We also found out that all but one of our embies were still growing very well. We are really happy with the results.
Now we will see what this brings us... fingers and toes crossed!
Saturday, July 21, 2012
If 3 doesn't do it, maybe 4 will....
Got the call this morning that we had 4 very nice blastocysts make it to
freeze. The embryologist said they looked very nice. Sometimes, it is
nice to know that there could be a plan B if needed.... even though we
all know how our frozen cycles go. But 4, 4 I will take.
Friday, August 3, 2012
I have been keeping a secret...
If you know me outside of my blog,
please don't let this out. We are being very quiet about this until we
can figure out how to handle being pregnant again. Thanks :)
It appears as though IVF #7 has worked. I am pregnant. :) The last
couple of weeks have been pretty rough. It started after our ER. I got
bloated pretty bad, but by about our ET, I was feeling better and by the
weekend, things were back to normal. Monday morning, I woke up and was
feeling back to bloated and I was really queasy. Curious.... Tuesday it
was worse.... and this was while I was in training at School. Wednesday
I started having a hard time breathing because of the bloat, and by
Thursday, I had fullblown OHSS. In fact, I was feeling so bloated, I
knew at that point that if I took a test it would come up
positive....and it did. 3weeks4days and I knew :)
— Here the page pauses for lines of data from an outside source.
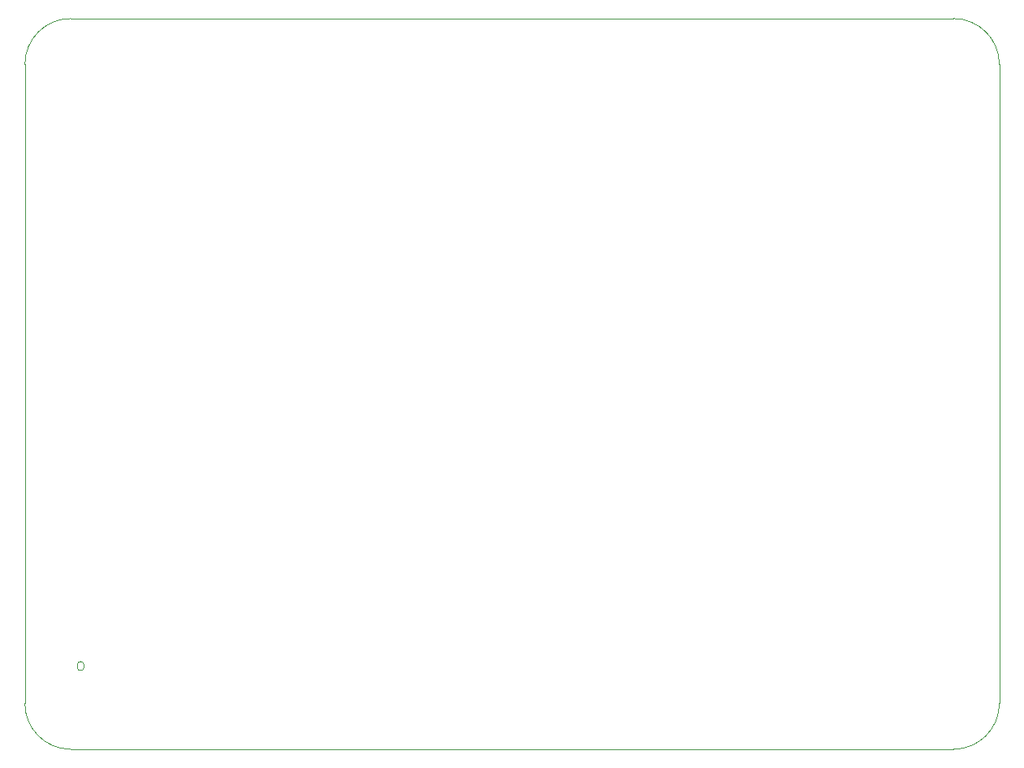
<source format=gbr>
%TF.GenerationSoftware,KiCad,Pcbnew,7.0.7*%
%TF.CreationDate,2024-11-27T13:26:37-08:00*%
%TF.ProjectId,OuterBoard_rev2.1,4f757465-7242-46f6-9172-645f72657632,rev?*%
%TF.SameCoordinates,Original*%
%TF.FileFunction,Profile,NP*%
%FSLAX46Y46*%
G04 Gerber Fmt 4.6, Leading zero omitted, Abs format (unit mm)*
G04 Created by KiCad (PCBNEW 7.0.7) date 2024-11-27 13:26:37*
%MOMM*%
%LPD*%
G01*
G04 APERTURE LIST*
%TA.AperFunction,Profile*%
%ADD10C,0.100000*%
%TD*%
%TA.AperFunction,Profile*%
%ADD11C,0.010000*%
%TD*%
G04 APERTURE END LIST*
D10*
X182727600Y-64973200D02*
G75*
G03*
X177952400Y-60198000I-4775200J0D01*
G01*
X81127600Y-64973200D02*
X81127600Y-131622800D01*
X85902800Y-60198000D02*
X177952400Y-60198000D01*
X85902800Y-136398000D02*
X177954024Y-136399624D01*
X177954024Y-136399624D02*
G75*
G03*
X182729224Y-131624424I-24J4775224D01*
G01*
X85902800Y-60198000D02*
G75*
G03*
X81127600Y-64973200I0J-4775200D01*
G01*
X81127600Y-131622800D02*
G75*
G03*
X85902800Y-136398000I4775200J0D01*
G01*
X182729224Y-131624424D02*
X182727600Y-64973200D01*
D11*
%TO.C,J42*%
X87266700Y-127577800D02*
X87266700Y-127877800D01*
X86616700Y-127577800D02*
X86616700Y-127877800D01*
X87266700Y-127577800D02*
G75*
G03*
X86616700Y-127577800I-325000J0D01*
G01*
X86616700Y-127877800D02*
G75*
G03*
X87266700Y-127877800I325000J0D01*
G01*
%TD*%
M02*

</source>
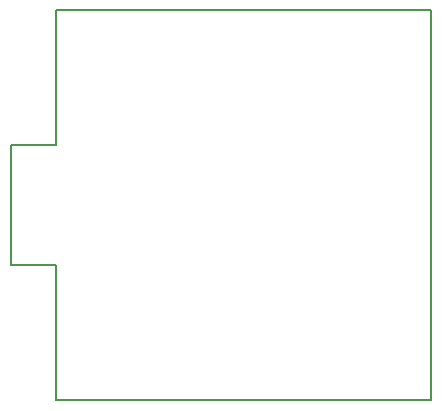
<source format=gbr>
G04 #@! TF.FileFunction,Profile,NP*
%FSLAX46Y46*%
G04 Gerber Fmt 4.6, Leading zero omitted, Abs format (unit mm)*
G04 Created by KiCad (PCBNEW 4.0.1-stable) date 2/26/2016 3:51:48 AM*
%MOMM*%
G01*
G04 APERTURE LIST*
%ADD10C,0.100000*%
%ADD11C,0.150000*%
G04 APERTURE END LIST*
D10*
D11*
X127025400Y-114300000D02*
X130810000Y-114300000D01*
X127025400Y-104140000D02*
X127025400Y-114300000D01*
X130810000Y-104140000D02*
X127025400Y-104140000D01*
X162560000Y-92710000D02*
X130810000Y-92710000D01*
X162560000Y-125730000D02*
X162560000Y-92710000D01*
X130810000Y-125730000D02*
X162560000Y-125730000D01*
X130810000Y-114300000D02*
X130810000Y-125730000D01*
X130810000Y-92710000D02*
X130810000Y-104140000D01*
M02*

</source>
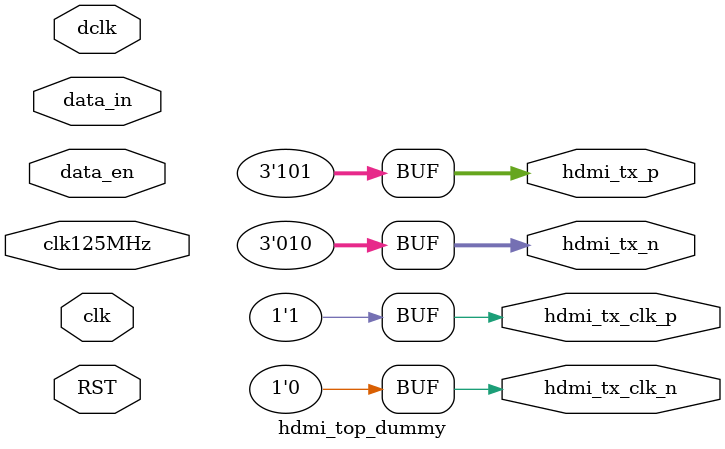
<source format=v>


module hdmi_top_dummy (
	input clk,RST,clk125MHz,dclk,data_en,
	input [7:0] data_in,
	output hdmi_tx_clk_n,hdmi_tx_clk_p,
	output [2:0] hdmi_tx_n,hdmi_tx_p
);

assign hdmi_tx_clk_n = !hdmi_tx_clk_p;
assign hdmi_tx_clk_p = 1'b1;

assign hdmi_tx_n = ~hdmi_tx_p;
assign hdmi_tx_p = 3'b101;

endmodule
</source>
Thursday also meant that I called my RE to talk about OHSS. The pain was
incredible. My stomach was so tight and I was just miserable. They got
me all set up for testing Friday morning, which was to be my Beta Day. I
ended up sleeping in the recliner and made it through the night, but
not without thinking I might end up in the Emergency Room.
Friday morning, I set out for the Clinic. At 11, I had my blood drawn
and by noon I had had an u/s to check fluid levels and another blood
draw. They had me set up in a recliner in the office. I was going to
have to be drained.... Off to the hospital I went.
7 hours after heading out for a quick blood draw, I got back home. I had
2 IV bags of fluid. I had 850ml drained from my stomach and I felt so
much better. Tyler came with me and I think I about squeezed his hand
off during the procedure. We also found out that our beta came back at
134 at 9dp3dt, which is a very strong number.
We have since had 3 more betas and all is looking very good. We go in
for our ultrasound on the 15th. Until then.... one day at a time.